La proroga permetterebbe ai commercialisti di potere recuperare le posizioni di tutte le aziende in ritardo alla data di oggi e non fare perdere risorse indispensabili per la prosecuzione aziendale. 

Il Dott. Salvatore Russo, dell’Anc di Agrigento, denuncia il clima nel quale la Categoria dei Commercialisti, anello di congiunzione indispensabile nell’ingranaggio tra i contribuenti, le aziende e l’amministrazione Finanziaria, è costretta a lavorare, un clima pieno di incertezze normative e caos legislativo che si ripercuote anche nel lavoro dei funzionari dell’Agenzia delle Entrate in generale, e  che nel caso particolare, rischia non solo di danneggiare i clienti/contribuenti che pur avendo i requisiti per poter accedere agli sgravi potrebbero rimanerne fuori dagli aiuti per un ritardo che non reca nessun danno all’Erario.

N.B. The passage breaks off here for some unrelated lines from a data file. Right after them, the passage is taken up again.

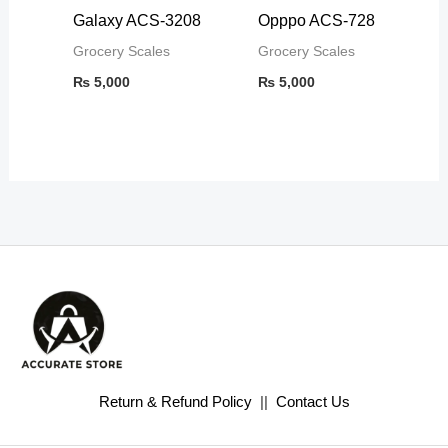
Galaxy ACS-3208
Opppo ACS-728
Grocery Scales
Grocery Scales
₨
5,000
₨
5,000
Return & Refund Policy
||
Contact Us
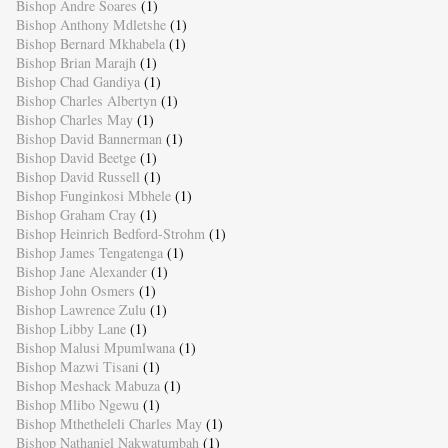
Bishop Andre Soares
(1)
Bishop Anthony Mdletshe
(1)
Bishop Bernard Mkhabela
(1)
Bishop Brian Marajh
(1)
Bishop Chad Gandiya
(1)
Bishop Charles Albertyn
(1)
Bishop Charles May
(1)
Bishop David Bannerman
(1)
Bishop David Beetge
(1)
Bishop David Russell
(1)
Bishop Funginkosi Mbhele
(1)
Bishop Graham Cray
(1)
Bishop Heinrich Bedford-Strohm
(1)
Bishop James Tengatenga
(1)
Bishop Jane Alexander
(1)
Bishop John Osmers
(1)
Bishop Lawrence Zulu
(1)
Bishop Libby Lane
(1)
Bishop Malusi Mpumlwana
(1)
Bishop Mazwi Tisani
(1)
Bishop Meshack Mabuza
(1)
Bishop Mlibo Ngewu
(1)
Bishop Mthetheleli Charles May
(1)
Bishop Nathaniel Nakwatumbah
(1)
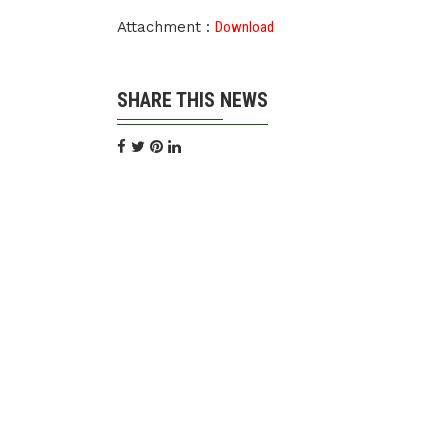
Attachment :
Download
SHARE THIS NEWS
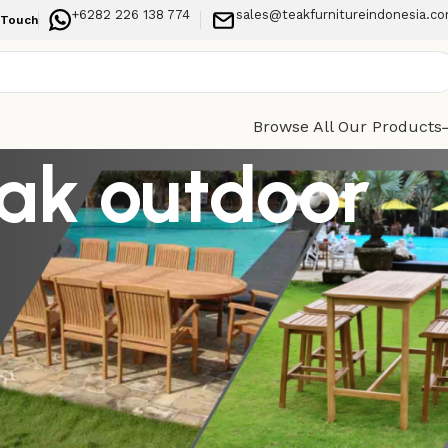
+6282 226 138 774
sales@teakfurnitureindonesia.c
 Touch
Browse All Our Products
eak outdoor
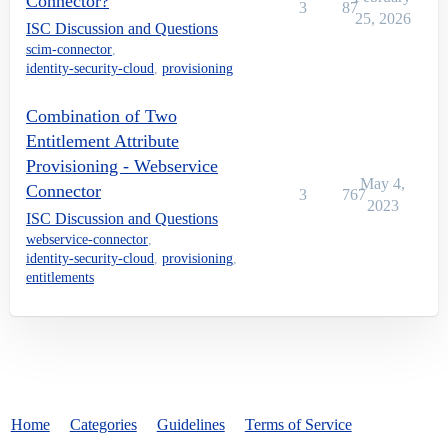
Connector?
3
87
25, 2026
ISC Discussion and Questions
scim-connector
,
identity-security-cloud
,
provisioning
Combination of Two
Entitlement Attribute
Provisioning - Webservice
May 4,
Connector
3
767
2023
ISC Discussion and Questions
webservice-connector
,
identity-security-cloud
,
provisioning
,
entitlements
Home
Categories
Guidelines
Terms of Service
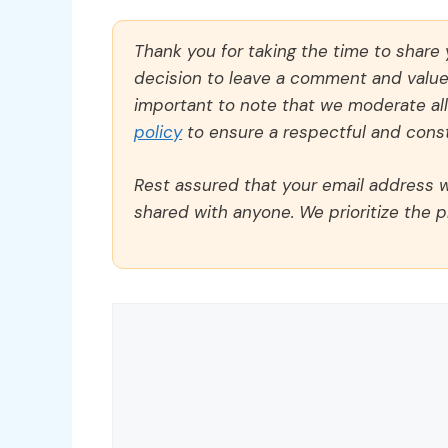
Thank you for taking the time to share
decision to leave a comment and value y
important to note that we moderate a
policy
to ensure a respectful and const
Rest assured that your email address wi
shared with anyone. We prioritize the p
Comment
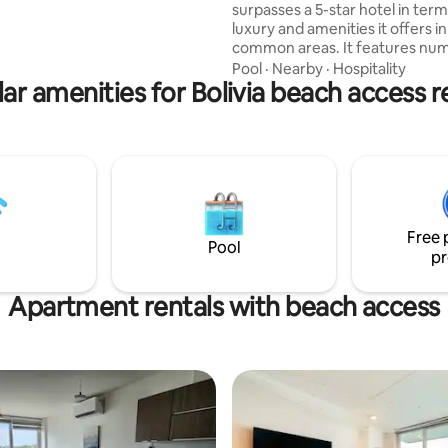
surpasses a 5-star hotel in term
national restaurants.
luxury and amenities it offers in 
common areas. It features nu
barbecue grills, a huge pool with
Pool
·
Nearby
·
Hospitality
ar amenities for Bolivia beach access r
outdoor hot tubs, 1 indoor hot 
dry and steam saunas, 4 co-wo
spaces and meeting rooms, a
rooms with a pool table, foosbal
cards. The best part is that it is located in
the city's best area, EQUIPETRO
block from Avenida San Martín, 
steps from the best restaurant
Free 
cafés.
Pool
pr
Apartment rentals with beach access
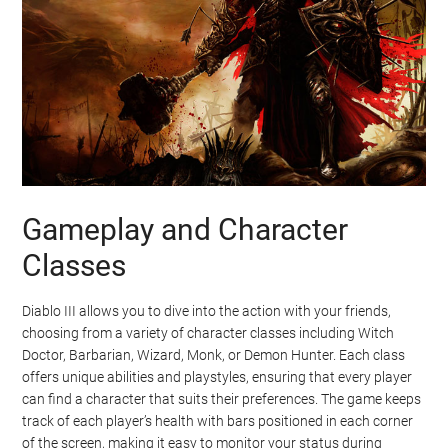
Gameplay and Character
Classes
Diablo III allows you to dive into the action with your friends,
choosing from a variety of character classes including Witch
Doctor, Barbarian, Wizard, Monk, or Demon Hunter. Each class
offers unique abilities and playstyles, ensuring that every player
can find a character that suits their preferences. The game keeps
track of each player’s health with bars positioned in each corner
of the screen, making it easy to monitor your status during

Ad aggravare la situazione dei ritardi nella compilazione delle dichiarazioni è stata la necessità di dovere inserire dati e informazioni che anche se già in possesso dell’amministrazione, i commercialisti hanno dovuto prima scaricare dalle diverse piattaforme dell’Agenzia stessa e dall’Inps e poi riportare nei vari quadi reddituali, in molti casi con mancanza di chiarimenti e di sicurezza interpretativa delle richieste. Tutto ciò ha causato una perdita enorme non preventivato ai professionisti e la consapevolezza che l’errore potrebbe essere dietro l’angolo.
Anc di Agrigento auspica che nell’imminente Consiglio dei Ministri si  tenga conto di questa urgente e necessaria richiesta al fine di dare una boccata di ossigeno alle imprese già martoriate dalle vicende pandemiche.